Cannabis prohibition exacerbated racial discrimination in law enforcement and prosecutions, and corrupted the criminal justice system by allowing police departments to keep cash and other assets allegedly linked to drug crimes. The opioid crisis turned pharmaceutical companies into promoters and doctors into dealers, and sapped the spirit of hundreds of cities devastated by addiction and already struggling with a changing economy. Criminal justice reforms that seek solutions other than prosecution and prison too often lead to police simply not bothering to respond to drug-related antisocial behavior.
We tend to oscillate between criminal prohibition and reckless mass advertising. Too often, the binary perspective lacks sufficient doses of public education and public health: education to warn about the dangers of different drugs without the hysteria and criminalization of the “Reefer Madness” type, and public health to provide care and treatment for those who are tragically trapped by addiction.
When used with guidance and care, ketamine is a remarkable if controversial drug, touted by some for its off-label use to help patients overcome debilitating emotional trauma.
It has also been used, outrageously, as a cruel law enforcement tool, as in the horrific case of 23-year-old Elijah McClain, who died in 2019 several days after two Aurora, Colorado, paramedics injected him with a drug while police officers restrained him for detention. He had not been charged with a crime.
There is no clearer sign that we are in a tough spot in the war on drugs than this: Police continue to arrest people for drug possession, but inject suspects with drugs to help them make arrests.

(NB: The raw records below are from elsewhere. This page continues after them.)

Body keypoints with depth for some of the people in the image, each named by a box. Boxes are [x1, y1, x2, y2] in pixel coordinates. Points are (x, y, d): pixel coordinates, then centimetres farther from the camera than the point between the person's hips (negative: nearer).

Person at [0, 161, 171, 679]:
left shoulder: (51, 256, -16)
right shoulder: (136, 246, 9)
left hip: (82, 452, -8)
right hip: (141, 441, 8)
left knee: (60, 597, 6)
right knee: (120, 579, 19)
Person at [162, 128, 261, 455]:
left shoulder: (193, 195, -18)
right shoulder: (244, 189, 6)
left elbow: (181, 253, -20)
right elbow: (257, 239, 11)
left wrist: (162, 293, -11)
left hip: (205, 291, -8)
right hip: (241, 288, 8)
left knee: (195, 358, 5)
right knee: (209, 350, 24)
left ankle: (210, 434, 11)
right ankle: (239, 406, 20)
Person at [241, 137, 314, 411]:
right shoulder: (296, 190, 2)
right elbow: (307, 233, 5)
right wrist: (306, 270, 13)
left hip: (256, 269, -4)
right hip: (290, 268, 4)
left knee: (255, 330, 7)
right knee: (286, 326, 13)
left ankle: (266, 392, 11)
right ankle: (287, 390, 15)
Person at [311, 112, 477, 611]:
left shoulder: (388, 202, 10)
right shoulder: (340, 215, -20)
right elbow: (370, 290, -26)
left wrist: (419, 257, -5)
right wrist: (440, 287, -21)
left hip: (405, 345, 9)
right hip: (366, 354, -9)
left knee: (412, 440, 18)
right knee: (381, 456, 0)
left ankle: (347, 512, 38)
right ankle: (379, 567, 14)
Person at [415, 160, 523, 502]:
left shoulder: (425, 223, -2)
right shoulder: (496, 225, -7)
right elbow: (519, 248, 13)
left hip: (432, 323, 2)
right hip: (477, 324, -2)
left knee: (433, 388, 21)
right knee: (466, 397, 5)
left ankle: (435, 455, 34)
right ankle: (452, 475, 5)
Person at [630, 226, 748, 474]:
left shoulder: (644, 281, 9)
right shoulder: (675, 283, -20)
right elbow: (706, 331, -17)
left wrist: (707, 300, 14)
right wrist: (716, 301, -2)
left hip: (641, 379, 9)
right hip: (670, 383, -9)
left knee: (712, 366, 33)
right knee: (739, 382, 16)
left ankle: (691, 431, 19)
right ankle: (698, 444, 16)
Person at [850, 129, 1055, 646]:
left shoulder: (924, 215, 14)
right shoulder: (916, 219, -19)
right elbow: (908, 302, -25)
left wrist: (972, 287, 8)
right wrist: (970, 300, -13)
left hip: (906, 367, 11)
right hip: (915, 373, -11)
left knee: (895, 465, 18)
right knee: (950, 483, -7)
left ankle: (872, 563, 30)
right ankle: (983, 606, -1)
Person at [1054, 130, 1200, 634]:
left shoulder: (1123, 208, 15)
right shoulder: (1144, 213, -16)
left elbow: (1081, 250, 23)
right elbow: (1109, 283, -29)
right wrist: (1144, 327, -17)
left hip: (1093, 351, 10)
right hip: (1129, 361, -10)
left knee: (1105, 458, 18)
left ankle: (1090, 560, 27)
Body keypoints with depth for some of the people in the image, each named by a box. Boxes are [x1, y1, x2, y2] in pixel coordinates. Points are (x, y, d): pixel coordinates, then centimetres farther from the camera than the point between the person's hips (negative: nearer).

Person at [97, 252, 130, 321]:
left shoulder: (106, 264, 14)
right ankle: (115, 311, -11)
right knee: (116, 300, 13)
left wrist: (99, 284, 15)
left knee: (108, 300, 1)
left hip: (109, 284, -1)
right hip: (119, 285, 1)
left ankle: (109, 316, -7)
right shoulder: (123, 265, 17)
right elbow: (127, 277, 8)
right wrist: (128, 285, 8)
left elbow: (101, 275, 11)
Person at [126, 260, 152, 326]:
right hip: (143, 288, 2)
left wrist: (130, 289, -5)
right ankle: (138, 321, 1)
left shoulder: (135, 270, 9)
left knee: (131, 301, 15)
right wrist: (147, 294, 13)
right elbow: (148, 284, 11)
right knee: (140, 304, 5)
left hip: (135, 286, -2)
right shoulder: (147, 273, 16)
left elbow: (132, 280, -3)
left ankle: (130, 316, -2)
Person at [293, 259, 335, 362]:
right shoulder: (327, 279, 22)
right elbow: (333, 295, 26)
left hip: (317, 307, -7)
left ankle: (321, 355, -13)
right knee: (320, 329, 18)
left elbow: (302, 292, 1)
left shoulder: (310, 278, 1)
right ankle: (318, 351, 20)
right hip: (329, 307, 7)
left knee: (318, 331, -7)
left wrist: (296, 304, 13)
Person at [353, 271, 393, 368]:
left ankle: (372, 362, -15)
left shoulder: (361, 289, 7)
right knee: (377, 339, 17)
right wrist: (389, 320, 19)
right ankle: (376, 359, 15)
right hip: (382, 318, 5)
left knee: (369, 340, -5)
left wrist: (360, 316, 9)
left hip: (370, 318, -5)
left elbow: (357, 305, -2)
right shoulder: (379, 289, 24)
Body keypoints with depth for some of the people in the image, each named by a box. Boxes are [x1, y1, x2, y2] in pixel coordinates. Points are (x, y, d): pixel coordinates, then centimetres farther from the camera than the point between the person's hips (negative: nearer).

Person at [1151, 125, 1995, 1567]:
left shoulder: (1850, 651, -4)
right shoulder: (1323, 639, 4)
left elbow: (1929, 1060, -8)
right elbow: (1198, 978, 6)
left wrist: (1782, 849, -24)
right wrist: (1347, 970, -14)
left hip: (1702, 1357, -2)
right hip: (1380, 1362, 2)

Fortunately, ketamine injection has not caught on as a police technique, and paramedics and officers have been held accountable for McClain's death, losing their jobs and, in some cases, being prosecuted and convicted.
In Perry’s case, if prosecutors’ allegations are correct, more wrongdoers could face justice. There will always be dealers, whether it’s big pharmaceutical companies trying to boost sales of addictive painkillers, high school students selling fentanyl-laced methamphetamines or doctors trying to squeeze a few more dollars out of addicted patients. The key is to end their cruelty without banning useful drugs.